Choice is at the root of human creation.

Rather than a test of morality, Adam and Eve faced a test of relationship. Would they choose God, or would they choose themselves? God had already chosen them. He had created them and given them everything they needed, not just to survive, but to thrive in their (literally) new world. The presence of the tree gave Adam and Eve the opportunity to choose God in return (again, a requirement of true relationship).

The choice was there, and it was real. The fundamental reality of free will is inherent in the consequences God laid out to eating from the Tree of Knowledge. “You shall not” is not a programmer’s coding; it’s the loving encouragement of a creator who wants his creatures to choose relationship with him.

 There are, of course, several “yeah, but” and “what about” questions. Some passages in Scripture seem to push against the idea of free will, and seem to suggest that God can indeed override our ability to choose (and has). “In the Lord’s hand the king’s heart is a stream of water that he channels toward all who please him” (Prov. 21:1). This accounts God “hardening” Pharoah’s heart so that he will not let Israel go. Even the description of the inspiration of the prophets (1 Peter 1:20) could be read to suggest that God does what he wants, regardless of what humans want.

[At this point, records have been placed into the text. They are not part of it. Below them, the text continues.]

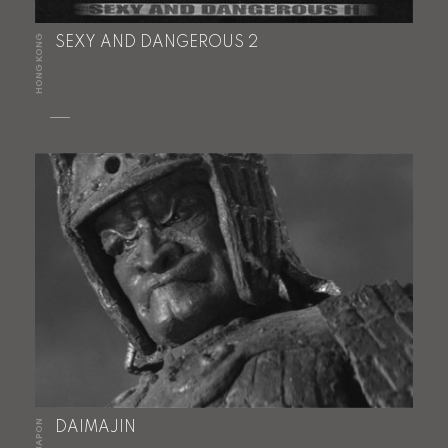
HONG KONG
SEXY AND DANGEROUS 2
JAPON
DAIMAJIN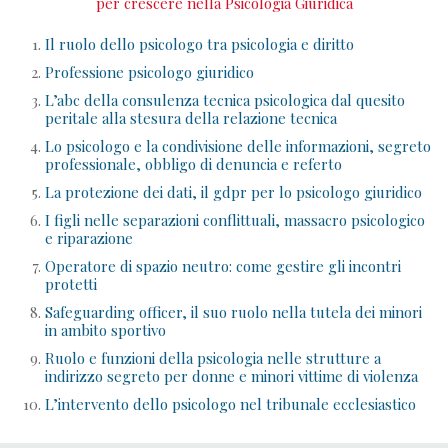
per crescere nella Psicologia Giuridica
Il ruolo dello psicologo tra psicologia e diritto
Professione psicologo giuridico
L’abc della consulenza tecnica psicologica dal quesito
peritale alla stesura della relazione tecnica
Lo psicologo e la condivisione delle informazioni, segreto
professionale, obbligo di denuncia e referto
La protezione dei dati, il gdpr per lo psicologo giuridico
I figli nelle separazioni conflittuali, massacro psicologico
e riparazione
Operatore di spazio neutro: come gestire gli incontri
protetti
Safeguarding officer, il suo ruolo nella tutela dei minori
in ambito sportivo
Ruolo e funzioni della psicologia nelle strutture a
indirizzo segreto per donne e minori vittime di violenza
L’intervento dello psicologo nel tribunale ecclesiastico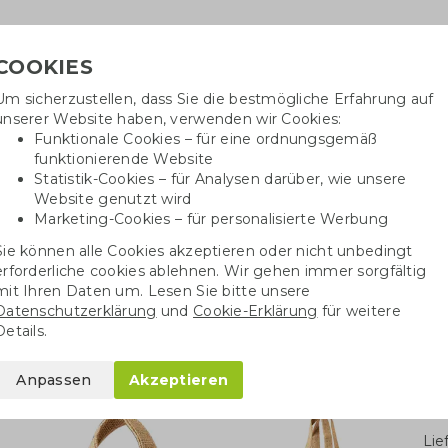
COOKIES
Um sicherzustellen, dass Sie die bestmögliche Erfahrung auf
Benöti
unserer Website haben, verwenden wir Cookies:
in
Funktionale Cookies – für eine ordnungsgemäß
funktionierende Website
Statistik-Cookies – für Analysen darüber, wie unsere
Website genutzt wird
Baumwolltaschen
Trinkwaren
Kugelschrei
Marketing-Cookies – für personalisierte Werbung
Sie können alle Cookies akzeptieren oder nicht unbedingt
Jutebeutel
Doppelte Weintasche
erforderliche cookies ablehnen. Wir gehen immer sorgfältig
mit Ihren Daten um. Lesen Sie bitte unsere
Datenschutzerklärung
und
Cookie-Erklärung
für weitere
sche
Details.
Anpassen
Akzeptieren
Stü
Li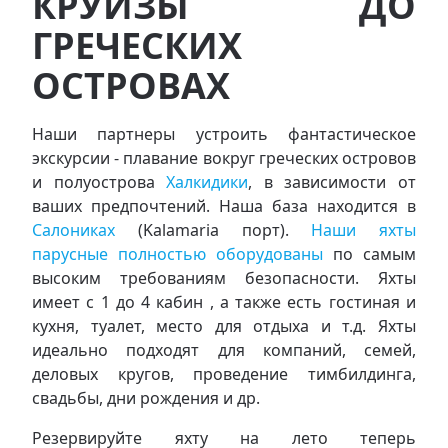
КРУИЗЫ ДО
ГРЕЧЕСКИХ
ОСТРОВАХ
Наши партнеры устроить фантастическое
экскурсии - плавание вокруг греческих островов
и полуострова
Халкидики
, в зависимости от
ваших предпочтений. Наша база находится в
Салониках
(Kalamaria порт).
Наши яхты
парусные полностью оборудованы
по самым
высоким требованиям безопасности. Яхты
имеет с 1 до 4 кабин , а также есть гостиная и
кухня, туалет, место для отдыха и т.д. Яхты
идеально подходят для компаний, семей,
деловых кругов, проведение тимбилдинга,
свадьбы, дни рождения и др.
Резервируйте яхту на лето теперь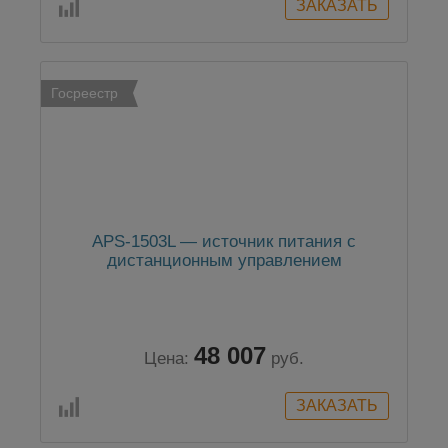
Госреестр
APS-1503L — источник питания с
дистанционным управлением
48 007
Цена:
руб.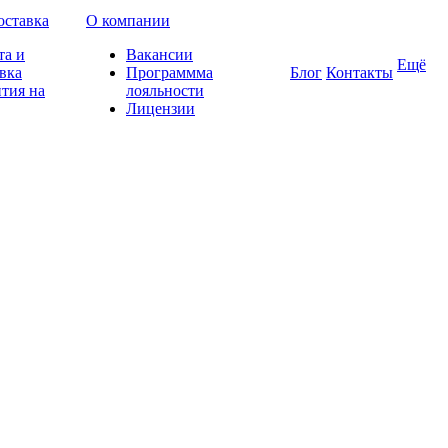
оставка
О компании
та и
Вакансии
Ещё
вка
Программма
Блог
Контакты
тия на
лояльности
Лицензии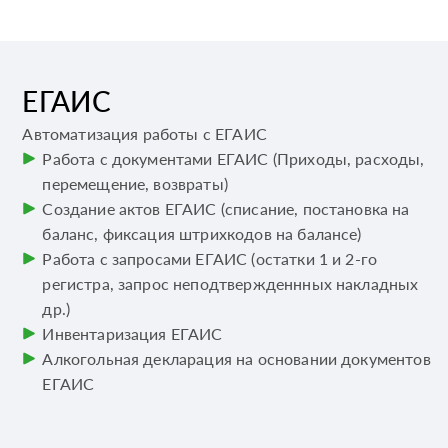
ЕГАИС
Автоматизация работы с ЕГАИС
Работа с документами ЕГАИС (Приходы, расходы,
перемещение, возвраты)
Создание актов ЕГАИС (списание, постановка на
баланс, фиксация штрихкодов на балансе)
Работа с запросами ЕГАИС (остатки 1 и 2-го
регистра, запрос неподтвержденнных накладных
др.)
Инвентаризация ЕГАИС
Алкогольная декларация на основании документов
ЕГАИС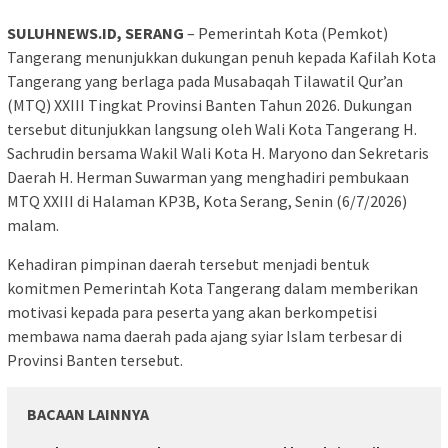
SULUHNEWS.ID, SERANG
– Pemerintah Kota (Pemkot)
Tangerang menunjukkan dukungan penuh kepada Kafilah Kota
Tangerang yang berlaga pada Musabaqah Tilawatil Qur’an
(MTQ) XXIII Tingkat Provinsi Banten Tahun 2026. Dukungan
tersebut ditunjukkan langsung oleh Wali Kota Tangerang H.
Sachrudin bersama Wakil Wali Kota H. Maryono dan Sekretaris
Daerah H. Herman Suwarman yang menghadiri pembukaan
MTQ XXIII di Halaman KP3B, Kota Serang, Senin (6/7/2026)
malam.
Kehadiran pimpinan daerah tersebut menjadi bentuk
komitmen Pemerintah Kota Tangerang dalam memberikan
motivasi kepada para peserta yang akan berkompetisi
membawa nama daerah pada ajang syiar Islam terbesar di
Provinsi Banten tersebut.
BACAAN LAINNYA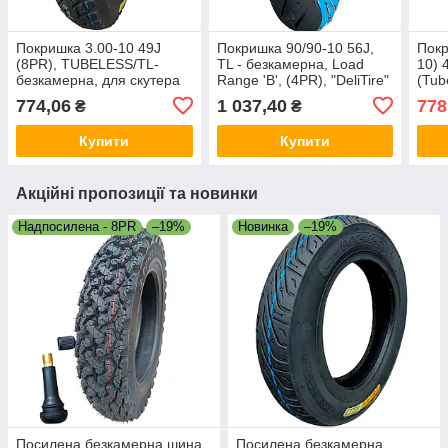
Покришка 3.00-10 49J
Покришка 90/90-10 56J,
Покр
(8PR), TUBELESS/TL-
TL - безкамерна, Load
10) 
безкамерна, для скутера
Range 'B', (4PR), "DeliTire"
(Tub
195к
774,06
1 037,40
778
₴
₴
Купити
Купити
Акційні пропозиції та новинки
Надпосилена - 8PR
–19%
Новинка
–19%
Посилена безкамерна шина
Посилена безкамерна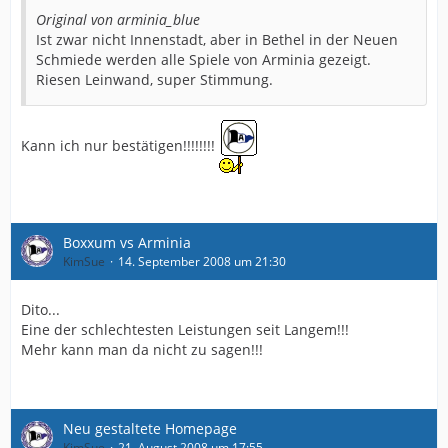
Original von arminia_blue
Ist zwar nicht Innenstadt, aber in Bethel in der Neuen
Schmiede werden alle Spiele von Arminia gezeigt.
Riesen Leinwand, super Stimmung.
Kann ich nur bestätigen!!!!!!!!
Boxxum vs Arminia
KimSue
14. September 2008 um 21:30
Dito...
Eine der schlechtesten Leistungen seit Langem!!!
Mehr kann man da nicht zu sagen!!!
Neu gestaltete Homepage
KimSue
21. August 2008 um 17:55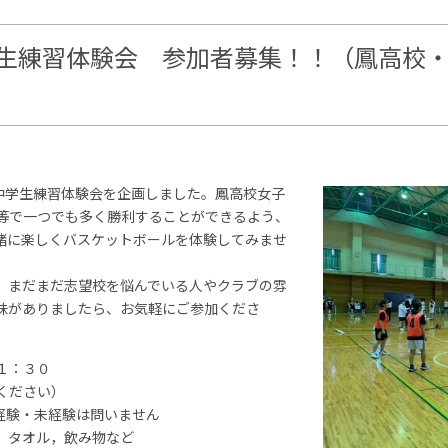
学生練習体験会 参加者募集！！（鳳高校
回中学生練習体験会を企画しました。鳳高校女子
等で一つでも多く勝利することができるよう、
緒に楽しくバスケットボールを体験してみませ
、まだまだ志望校を悩んでいる人やクラブの雰
味がありましたら、お気軽にご参加くださ
１：３０
ください）
経験・未経験は問いません
，タオル，飲み物など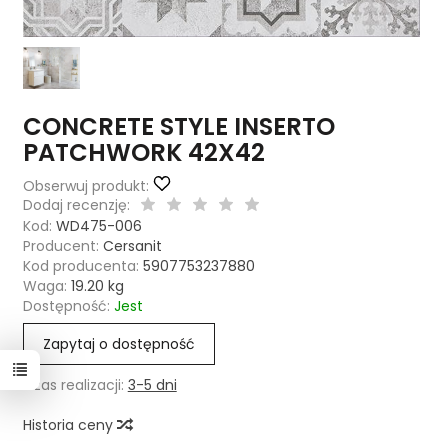
CONCRETE STYLE INSERTO
PATCHWORK 42X42
Obserwuj produkt:
Dodaj recenzję:
Kod:
WD475-006
Producent:
Cersanit
Kod producenta:
5907753237880
Waga:
19.20
kg
Dostępność:
Jest
Zapytaj o dostępność
Czas realizacji:
3-5 dni
Historia ceny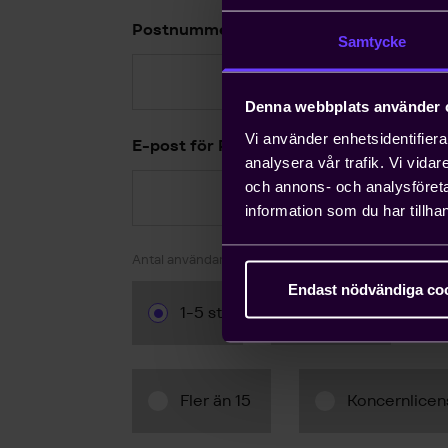
Postnummer (Faktura)
Samtycke
Denna webbplats använder 
Vi använder enhetsidentifierar
E-post för PDF-faktura
analysera vår trafik. Vi vida
och annons- och analysföret
information som du har tillhan
Antal användare av tjänsten
Endast nödvändiga co
1-5 st
6-15 st
Fler än 15
Koncernlicen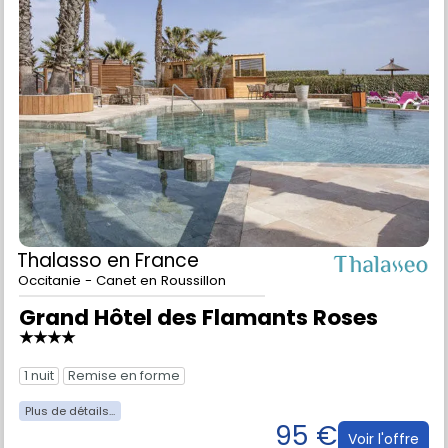
Thalasso
en France
Occitanie - Canet en Roussillon
Grand Hôtel des Flamants Roses
★★★★
1 nuit
Remise en forme
95 €
Voir l'offre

But there’s something to consider: a distinction to make between influence and control. We know that God, through a variety of methods, not least of which is the working of the Holy Spirit and the winsomeness of his love, works in our hearts and minds. God certainly works in such ways as to encourage us in directions that accomplish his will. But this influence, this encouragement, is not the same as control. God urges us in ways that are both good for us and glorifying to him, but he doesn’t coerce us to do anything. The long history of sinful people stands as a repeating example of the truth of our free will.

 Free will brings with it all kinds of consequences, as it has since a piece of forbidden fruit was eaten in humanity’s first home. We experience the effects of our own choices and the choices of others. We wish that God would do certain things, not realizing that for him to do so may violate our basic humanity.

Why doesn’t God? In some circumstances, the answer may well be, “Because he can’t.” Not because he’s not powerful enough or creative enough or fill-in-the-blank, but because he may be presenting us with an opportunity to respond to his love by choosing him in return.